The context can be used to retrieve tensors saved during the forward pass. It also has an attribute ctx.needs_input_grad as a tuple of booleans representing whether each input needs gradient. E.g., backward() will have ctx.needs_input_grad[0] = True if the first input to forward() needs gradient computated w.r.t. the output.

static forward(ctx, means, variances, windows)[source]

Performs the operation.

This function is to be overridden by all subclasses.

It must accept a context ctx as the first argument, followed by any number of arguments (tensors or other types).

The context can be used to store tensors that can be then retrieved during the backward pass.

class nnmnkwii.autograd.UnitVarianceMLPG[source]

Special case of MLPG assuming data is normalized to have unit variance.

f : (T x D) -> (T, static_dim). or f : (T*num_windows, static_dim) -> (T, static_dim).

The funtion is theoretically a special case of MLPG. The function assumes input data is noramlized to have unit variance for each dimention. The property of the unit-variance greatly simplifies the backward computation of MLPG.

Let \(\mu\) is the input mean sequence (num_windows*T x static_dim), \(W\) is a window matrix (T x num_windows*T), MLPG can be written as follows:

\[y = R \mu\]

where

\[R = (W^{T} W)^{-1} W^{T}\]

The matrix R can be computed by nnmnkwii.paramgen.unit_variance_mlpg_matrix().

Parameters

R – Unit-variance MLPG matrix of shape (T x num_windows*T). This should be created with nnmnkwii.paramgen.unit_variance_mlpg_matrix().

static backward(ctx, grad_output)[source]

Defines a formula for differentiating the operation.

This function is to be overridden by all subclasses.
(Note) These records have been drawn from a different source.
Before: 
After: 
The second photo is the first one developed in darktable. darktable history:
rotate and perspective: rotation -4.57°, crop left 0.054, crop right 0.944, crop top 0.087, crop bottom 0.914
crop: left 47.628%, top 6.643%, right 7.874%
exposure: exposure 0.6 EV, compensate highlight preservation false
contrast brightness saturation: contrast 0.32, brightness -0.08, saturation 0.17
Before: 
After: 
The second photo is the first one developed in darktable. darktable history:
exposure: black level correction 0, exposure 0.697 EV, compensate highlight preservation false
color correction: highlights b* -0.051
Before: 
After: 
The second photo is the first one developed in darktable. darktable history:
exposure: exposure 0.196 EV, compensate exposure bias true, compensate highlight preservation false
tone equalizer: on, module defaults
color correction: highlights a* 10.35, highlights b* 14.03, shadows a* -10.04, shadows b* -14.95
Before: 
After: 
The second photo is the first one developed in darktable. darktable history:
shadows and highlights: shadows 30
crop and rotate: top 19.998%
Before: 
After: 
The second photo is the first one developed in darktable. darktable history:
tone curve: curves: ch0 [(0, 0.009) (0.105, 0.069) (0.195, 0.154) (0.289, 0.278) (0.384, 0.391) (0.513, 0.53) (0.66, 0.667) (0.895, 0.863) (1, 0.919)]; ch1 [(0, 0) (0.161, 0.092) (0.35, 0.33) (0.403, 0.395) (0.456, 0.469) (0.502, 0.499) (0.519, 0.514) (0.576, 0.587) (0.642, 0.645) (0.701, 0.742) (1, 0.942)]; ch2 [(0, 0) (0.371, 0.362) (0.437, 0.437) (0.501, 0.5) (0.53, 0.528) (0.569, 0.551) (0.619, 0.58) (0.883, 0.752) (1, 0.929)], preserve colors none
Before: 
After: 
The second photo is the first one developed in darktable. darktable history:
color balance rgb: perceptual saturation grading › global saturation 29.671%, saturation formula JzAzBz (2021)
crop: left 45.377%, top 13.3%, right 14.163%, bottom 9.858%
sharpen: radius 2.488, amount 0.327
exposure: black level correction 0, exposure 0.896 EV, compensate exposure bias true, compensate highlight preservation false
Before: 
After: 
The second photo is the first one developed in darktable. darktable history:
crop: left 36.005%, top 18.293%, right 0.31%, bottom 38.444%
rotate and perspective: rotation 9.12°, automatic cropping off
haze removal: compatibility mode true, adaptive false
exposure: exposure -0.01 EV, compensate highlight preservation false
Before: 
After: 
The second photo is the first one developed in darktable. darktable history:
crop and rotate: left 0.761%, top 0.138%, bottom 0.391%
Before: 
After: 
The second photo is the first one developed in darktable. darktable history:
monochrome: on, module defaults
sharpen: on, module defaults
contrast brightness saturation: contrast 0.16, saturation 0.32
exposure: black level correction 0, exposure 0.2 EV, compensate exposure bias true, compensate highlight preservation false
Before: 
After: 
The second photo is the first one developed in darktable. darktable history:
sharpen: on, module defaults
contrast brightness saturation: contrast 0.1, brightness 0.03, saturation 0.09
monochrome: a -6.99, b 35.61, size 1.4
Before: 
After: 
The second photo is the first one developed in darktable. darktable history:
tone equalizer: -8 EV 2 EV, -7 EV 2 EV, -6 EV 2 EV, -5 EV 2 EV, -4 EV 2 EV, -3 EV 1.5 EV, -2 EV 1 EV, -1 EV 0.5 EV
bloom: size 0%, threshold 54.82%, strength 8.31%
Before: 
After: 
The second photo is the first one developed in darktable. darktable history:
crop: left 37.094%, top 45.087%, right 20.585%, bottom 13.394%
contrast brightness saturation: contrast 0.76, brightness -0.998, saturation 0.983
It must accept a context ctx as the first argument, followed by as many outputs did forward() return, and it should return as many tensors, as there were inputs to forward(). Each argument is the gradient w.r.t the given output, and each returned value should be the gradient w.r.t. the corresponding input.

The context can be used to retrieve tensors saved during the forward pass. It also has an attribute ctx.needs_input_grad as a tuple of booleans representing whether each input needs gradient. E.g., backward() will have ctx.needs_input_grad[0] = True if the first input to forward() needs gradient computated w.r.t. the output.

static forward(ctx, means, R)[source]

Performs the operation.

This function is to be overridden by all subclasses.

It must accept a context ctx as the first argument, followed by any number of arguments (tensors or other types).

The context can be used to store tensors that can be then retrieved during the backward pass.

class nnmnkwii.autograd.ModSpec[source]

Modulation spectrum computation f : (T, D) -> (N//2+1, D).

Parameters
static backward(ctx, grad_output)[source]

Defines a formula for differentiating the operation.

This function is to be overridden by all subclasses.

It must accept a context ctx as the first argument, followed by as many outputs did forward() return, and it should return as many tensors, as there were inputs to forward(). Each argument is the gradient w.r.t the given output, and each returned value should be the gradient w.r.t. the corresponding input.

The context can be used to retrieve tensors saved during the forward pass. It also has an attribute ctx.needs_input_grad as a tuple of booleans representing whether each input needs gradient. E.g., backward() will have ctx.needs_input_grad[0] = True if the first input to forward() needs gradient computated w.r.t. the output.

static forward(ctx, y, n, norm)[source]

Performs the operation.

This function is to be overridden by all subclasses.

It must accept a context ctx as the first argument, followed by any number of arguments (tensors or other types).

The context can be used to store tensors that can be then retrieved during the backward pass.